Most educational programs pose that “quizzing” their child’s stay during their ex-spouse’s time should be avoided. Unmistakably, asking about mom or dads new date or spending habits reflects immaturity, and is indicative that the person has not healed from the divorce. Yet, contrary to popular teachings, remaining silent if you have an ex-spouse that participates in bad mouthing is one of the worst things a parent can do. Many parents are indeed in a conundrum when the child comes home, Sunday evening, or what ever day the decree has established, and their children display various undesirable behaviors. The targeted parent knows all too well that the child did not leave in this disposition. Depending on the age of the child, behaviors can range from rudeness, the popular silent treatment, or outright aggression. If a parent inquires how the weekend went, and the reason for their new mood, the child becomes defensive. The other option is to ignore the behavior and not to ask. On the other hand, remaining silent is one of the worst tactics to offset vindictive tactics by a passive aggressive ex-spouse. What then, is a parent to do?

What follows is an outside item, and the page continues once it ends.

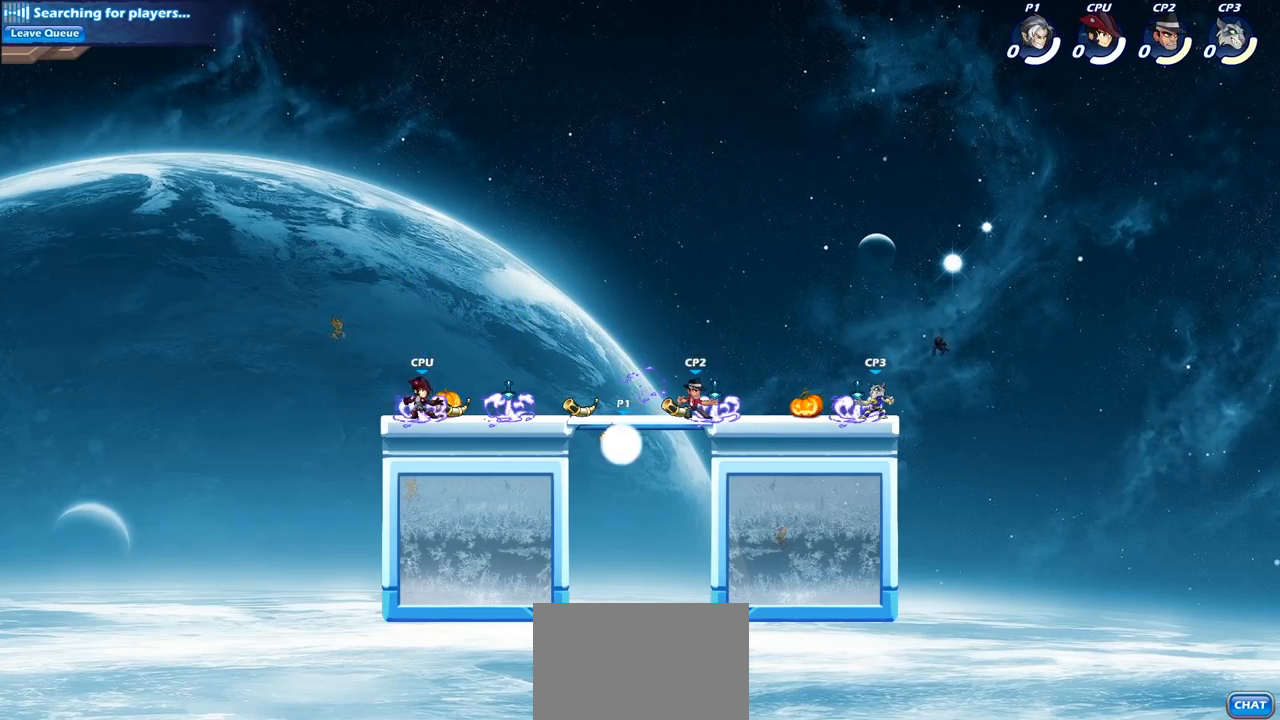
{"buttons": [], "left_stick": "right", "right_stick": "center", "events": [[33, "R2", "up"], [333, "left_stick", "right"]]}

As noted by Dr. Warshak (2001) author of Divorce Poison, “The conventional advice is to do nothing for fear that any response could result in greater injury to the children” (p.1). Sadly, this is what many target parents do—nothing. He goes on to note that being passive has not worked and it often progressively deteriorates the parent child relationship. Dr. Warshak suggests that, “parents need to develop a thick skin” (p.46). When the child comes home and openly discloses verbal trash that the ex spouse has said, the parent will have a strong urge to engage in defense and debate. Warshak (2001) notes that, “One cannot reason with an alienated child if their mind is not open to reason” (p.170). Thus, what should a parent do with a child that has a closed mind? Despondently, there are times when children need to hear constructive criticisms of their other parent (p.13). Sure, this is not ideal. Keeping children out of the middle is the best parenting practice. Nevertheless, not saying a word may eventually sever any form of relationship.

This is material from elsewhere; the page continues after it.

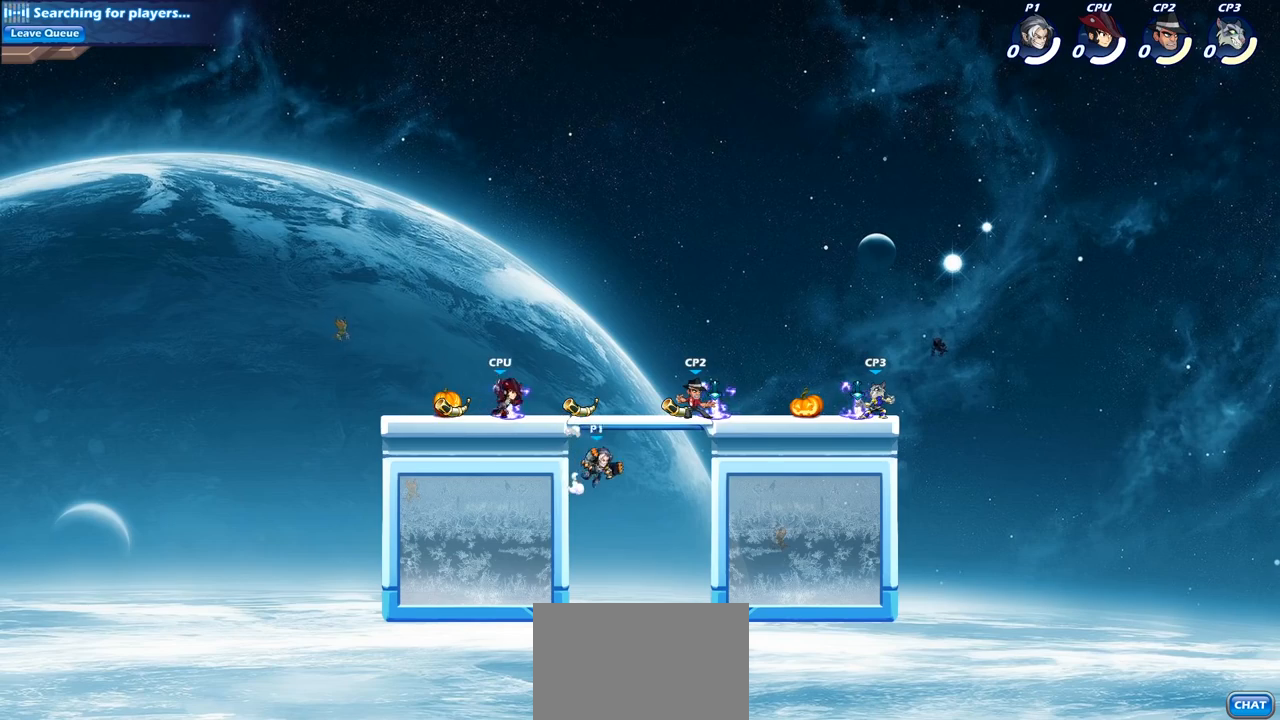
{"buttons": [], "left_stick": "up-left", "right_stick": "center", "events": [[67, "CROSS", "down"], [250, "CIRCLE", "down"], [250, "CROSS", "up"], [350, "left_stick", "up-right"], [383, "CIRCLE", "up"], [500, "left_stick", "up-left"]]}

The key factor is that a parent must consider the reason for their response. According to Warshak, “you must be convinced that it is primarily for your children’s welfare, and not primarily for your own satisfaction, and that the disclosure primarily helps your children rather than hurts them” (p.13). The parent must keep in mind that the child’s un-desirable behavior is perpetuated and condoned. They have learned that they can get away with disrespectful behavior when it is encouraged and sanctioned by the other parent (p.57). Put another way, the kids get kudos for acting disrespectful and harboring disparagement. Unfortunately, while always a last resort, going back to court may be the only option for a target parent. Innocent children should not have to endure bad mouthing by a parent that is too immature to find an age appropriate sounding board.